Beni y Jansen se alejaron unos pasos. Al rato, ella dijo, olvidando las formalidades:

—Una hora hablando sin parar; yo creo que ni siquiera respira. Coronel, me siento tentada de proponer al Consejo que te destinen a un planeta donde tu principal ocupación sea desecar ciénagas malolientes.

—¿Qué dice, consejera? —repuso, con aire inocente—. ¿He osado alguna vez perderle el respeto?

—Eres la única persona que desobedeció una sugerencia mía. Fue hace veinte años, ¿recuerdas? —Jansen había vuelto a tutearlo, harta ya de guardar las apariencias.

—Sí. Usted me ofreció volver al servicio activo, en una expedición a no sé qué mundo. Pero no fue una orden tajante.

—Y tú te negaste. ¿Cómo conseguiste enviarme un ramo de tulipanes (con una tarjetita que sólo decía «no») a la sede del Consejo Supremo? Teóricamente, su localización es alto secreto.

—Siempre guardo algunos ases en la manga, señora.

—Para ser un simple coronel de comandos, conoces a demasiada gente influyente.

—Muchos oficiales de Infantería Estelar pasaron a la política cuando se retiraron del servicio activo, mientras que otros nos quedamos más abajo. Por fortuna, la vieja camaradería no desapareció.

—Volvamos a la cruda realidad —la voz de la mujer fue de nuevo fría e impersonal—. He echado un vistazo a la nave y examinado los datos de las sondas. Creo que está vacía, con sus mecanismos de control intactos. Ya no podemos perder más tiempo en frivolidades; vayamos con el almirante y llamemos al androide de combate.

—De acuerdo, señora. Por cierto, ¿se fijó en los esqueletos que recubren las paredes del foso?

—Resulta un espectáculo perturbador, desde luego, aunque no carece de buen gusto. Son los antiguos habitantes de Hades, ¿verdad?

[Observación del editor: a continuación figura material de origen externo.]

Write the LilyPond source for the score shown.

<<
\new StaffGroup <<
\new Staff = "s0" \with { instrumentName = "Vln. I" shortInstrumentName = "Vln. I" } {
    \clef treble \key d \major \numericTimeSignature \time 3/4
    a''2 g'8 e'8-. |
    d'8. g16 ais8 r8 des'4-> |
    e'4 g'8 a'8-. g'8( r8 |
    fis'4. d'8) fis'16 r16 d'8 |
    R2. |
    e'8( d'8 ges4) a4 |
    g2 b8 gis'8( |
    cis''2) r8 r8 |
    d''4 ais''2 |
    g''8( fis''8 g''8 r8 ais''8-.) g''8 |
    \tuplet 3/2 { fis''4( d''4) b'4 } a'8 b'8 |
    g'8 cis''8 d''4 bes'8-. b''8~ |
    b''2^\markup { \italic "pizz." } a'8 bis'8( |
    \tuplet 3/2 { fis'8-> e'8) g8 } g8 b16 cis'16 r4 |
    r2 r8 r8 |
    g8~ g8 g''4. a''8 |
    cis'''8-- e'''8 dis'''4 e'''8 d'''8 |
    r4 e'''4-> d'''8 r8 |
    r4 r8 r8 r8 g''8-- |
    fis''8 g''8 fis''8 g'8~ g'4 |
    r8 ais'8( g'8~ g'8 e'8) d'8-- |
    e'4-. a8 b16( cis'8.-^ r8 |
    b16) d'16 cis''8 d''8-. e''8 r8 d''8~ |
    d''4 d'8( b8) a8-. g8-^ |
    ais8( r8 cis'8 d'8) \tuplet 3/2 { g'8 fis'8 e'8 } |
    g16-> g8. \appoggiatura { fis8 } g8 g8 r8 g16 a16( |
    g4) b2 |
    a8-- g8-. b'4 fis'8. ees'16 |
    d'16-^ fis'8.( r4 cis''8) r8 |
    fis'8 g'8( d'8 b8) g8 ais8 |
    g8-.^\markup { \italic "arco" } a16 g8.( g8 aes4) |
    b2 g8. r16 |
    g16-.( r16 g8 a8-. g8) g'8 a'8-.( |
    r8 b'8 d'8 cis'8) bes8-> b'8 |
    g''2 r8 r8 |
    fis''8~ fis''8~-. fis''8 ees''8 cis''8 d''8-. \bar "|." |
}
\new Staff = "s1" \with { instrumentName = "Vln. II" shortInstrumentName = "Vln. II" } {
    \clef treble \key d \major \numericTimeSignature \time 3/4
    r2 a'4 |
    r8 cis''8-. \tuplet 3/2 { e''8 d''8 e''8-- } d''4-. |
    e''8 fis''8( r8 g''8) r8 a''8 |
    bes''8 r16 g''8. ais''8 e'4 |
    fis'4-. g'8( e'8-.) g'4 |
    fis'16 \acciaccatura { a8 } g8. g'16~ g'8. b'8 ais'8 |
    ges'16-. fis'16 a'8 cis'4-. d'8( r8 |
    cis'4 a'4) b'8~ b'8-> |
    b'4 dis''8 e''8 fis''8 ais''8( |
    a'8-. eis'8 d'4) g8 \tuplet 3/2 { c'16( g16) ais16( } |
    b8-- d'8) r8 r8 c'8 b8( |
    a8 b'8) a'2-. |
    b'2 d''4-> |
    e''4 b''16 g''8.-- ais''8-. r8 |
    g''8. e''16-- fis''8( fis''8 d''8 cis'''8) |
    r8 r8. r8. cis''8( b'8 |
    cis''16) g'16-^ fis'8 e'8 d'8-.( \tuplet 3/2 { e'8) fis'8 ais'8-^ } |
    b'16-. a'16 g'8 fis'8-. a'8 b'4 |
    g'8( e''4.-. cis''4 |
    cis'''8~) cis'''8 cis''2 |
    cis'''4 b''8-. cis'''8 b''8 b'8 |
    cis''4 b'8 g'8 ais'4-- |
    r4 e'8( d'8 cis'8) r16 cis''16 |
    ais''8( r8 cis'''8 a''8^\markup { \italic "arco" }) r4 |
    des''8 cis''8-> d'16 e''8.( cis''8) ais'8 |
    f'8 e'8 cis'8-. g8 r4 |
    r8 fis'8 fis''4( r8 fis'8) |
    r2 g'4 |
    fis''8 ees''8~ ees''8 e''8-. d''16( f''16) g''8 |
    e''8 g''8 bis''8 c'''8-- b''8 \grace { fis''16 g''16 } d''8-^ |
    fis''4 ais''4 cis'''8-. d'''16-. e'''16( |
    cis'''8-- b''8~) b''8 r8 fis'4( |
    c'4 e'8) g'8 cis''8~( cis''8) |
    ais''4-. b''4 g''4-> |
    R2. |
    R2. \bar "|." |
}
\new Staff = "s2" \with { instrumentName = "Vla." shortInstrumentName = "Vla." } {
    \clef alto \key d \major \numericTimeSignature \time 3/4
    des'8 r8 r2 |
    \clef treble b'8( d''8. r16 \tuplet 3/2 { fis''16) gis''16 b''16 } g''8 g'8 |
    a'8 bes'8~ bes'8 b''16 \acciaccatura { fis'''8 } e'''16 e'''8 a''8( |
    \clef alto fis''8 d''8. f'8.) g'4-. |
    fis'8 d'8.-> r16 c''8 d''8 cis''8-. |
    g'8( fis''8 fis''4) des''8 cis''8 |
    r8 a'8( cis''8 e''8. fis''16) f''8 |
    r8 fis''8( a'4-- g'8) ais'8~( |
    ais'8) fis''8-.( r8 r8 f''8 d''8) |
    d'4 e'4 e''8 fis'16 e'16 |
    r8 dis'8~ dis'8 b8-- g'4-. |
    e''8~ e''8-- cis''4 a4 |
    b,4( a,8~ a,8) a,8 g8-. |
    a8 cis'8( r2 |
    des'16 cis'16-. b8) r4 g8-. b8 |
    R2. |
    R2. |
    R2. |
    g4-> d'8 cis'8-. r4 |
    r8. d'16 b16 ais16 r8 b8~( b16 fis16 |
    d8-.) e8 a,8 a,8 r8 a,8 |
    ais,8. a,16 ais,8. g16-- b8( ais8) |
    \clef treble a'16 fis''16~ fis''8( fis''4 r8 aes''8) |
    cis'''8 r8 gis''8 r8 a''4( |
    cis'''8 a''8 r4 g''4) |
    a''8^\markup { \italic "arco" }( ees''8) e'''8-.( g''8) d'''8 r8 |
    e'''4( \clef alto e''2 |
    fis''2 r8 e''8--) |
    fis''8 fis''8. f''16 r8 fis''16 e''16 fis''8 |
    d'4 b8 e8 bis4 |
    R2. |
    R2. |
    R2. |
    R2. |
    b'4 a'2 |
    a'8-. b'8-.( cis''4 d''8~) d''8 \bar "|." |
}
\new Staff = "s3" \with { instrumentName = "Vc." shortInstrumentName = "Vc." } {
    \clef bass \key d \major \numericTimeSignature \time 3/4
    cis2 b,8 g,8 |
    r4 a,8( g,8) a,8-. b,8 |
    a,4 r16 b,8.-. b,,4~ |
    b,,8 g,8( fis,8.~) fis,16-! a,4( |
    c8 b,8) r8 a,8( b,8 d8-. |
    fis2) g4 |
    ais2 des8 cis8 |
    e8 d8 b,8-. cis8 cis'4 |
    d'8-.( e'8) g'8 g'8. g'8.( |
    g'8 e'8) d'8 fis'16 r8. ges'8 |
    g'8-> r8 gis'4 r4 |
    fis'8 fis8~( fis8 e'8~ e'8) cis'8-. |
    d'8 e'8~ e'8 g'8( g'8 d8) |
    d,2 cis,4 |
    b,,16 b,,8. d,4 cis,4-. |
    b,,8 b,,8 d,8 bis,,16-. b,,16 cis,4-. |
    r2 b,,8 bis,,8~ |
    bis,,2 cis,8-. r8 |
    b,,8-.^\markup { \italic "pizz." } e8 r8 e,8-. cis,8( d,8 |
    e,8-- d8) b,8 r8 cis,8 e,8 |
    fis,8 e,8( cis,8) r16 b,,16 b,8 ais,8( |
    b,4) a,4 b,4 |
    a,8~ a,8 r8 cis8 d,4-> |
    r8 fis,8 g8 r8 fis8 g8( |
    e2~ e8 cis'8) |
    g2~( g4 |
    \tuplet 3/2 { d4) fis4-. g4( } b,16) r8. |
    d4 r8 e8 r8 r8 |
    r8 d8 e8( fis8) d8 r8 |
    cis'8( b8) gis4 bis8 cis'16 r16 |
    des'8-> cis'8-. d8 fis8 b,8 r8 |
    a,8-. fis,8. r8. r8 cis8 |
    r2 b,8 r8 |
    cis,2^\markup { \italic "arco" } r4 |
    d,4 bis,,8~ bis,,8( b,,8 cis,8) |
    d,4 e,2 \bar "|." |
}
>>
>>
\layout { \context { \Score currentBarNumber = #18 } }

—Sí. Incluso hemos podido identificar a algunos, ya que en las ciudades muertas se conservaron los archivos del censo, con las secuencias de ADN de todo el mundo. Sin embargo, si sumamos los del foso a los que luego descubrimos empotrados en las paredes, en la Colina sólo hay dos millones de cadáveres. La pregunta clave no es para qué los pusieron ahí, sino dónde está el resto. La población de Hades fue de cincuenta millones…

—Quizá en la nave Alien encontremos las respuestas. Supongo que estarán buscando otros enclaves similares, coronel.

—Desde que nos dimos cuenta de lo que encerraba la Colina, todos nuestros aviones y satélites están rastreando el planeta, pero no hemos descubierto nada, señora.

—La Galileo ayudará en todo lo posible —guardó silencio un instante y, en contra de su costumbre, soltó un taco—. ¿Para qué demonios querrían los Alien profanar así los huesos?

—Tal vez los consideraban decorativos; me viene a la memoria una ofrenda floral… Bah, no me haga caso, señora. Sospecho que será imposible comprender las motivaciones de unas mentes cuyo funcionamiento puede parecerse al nuestro como un huevo a una castaña.

—Eso me temo. Vámonos, coronel; se hace tarde.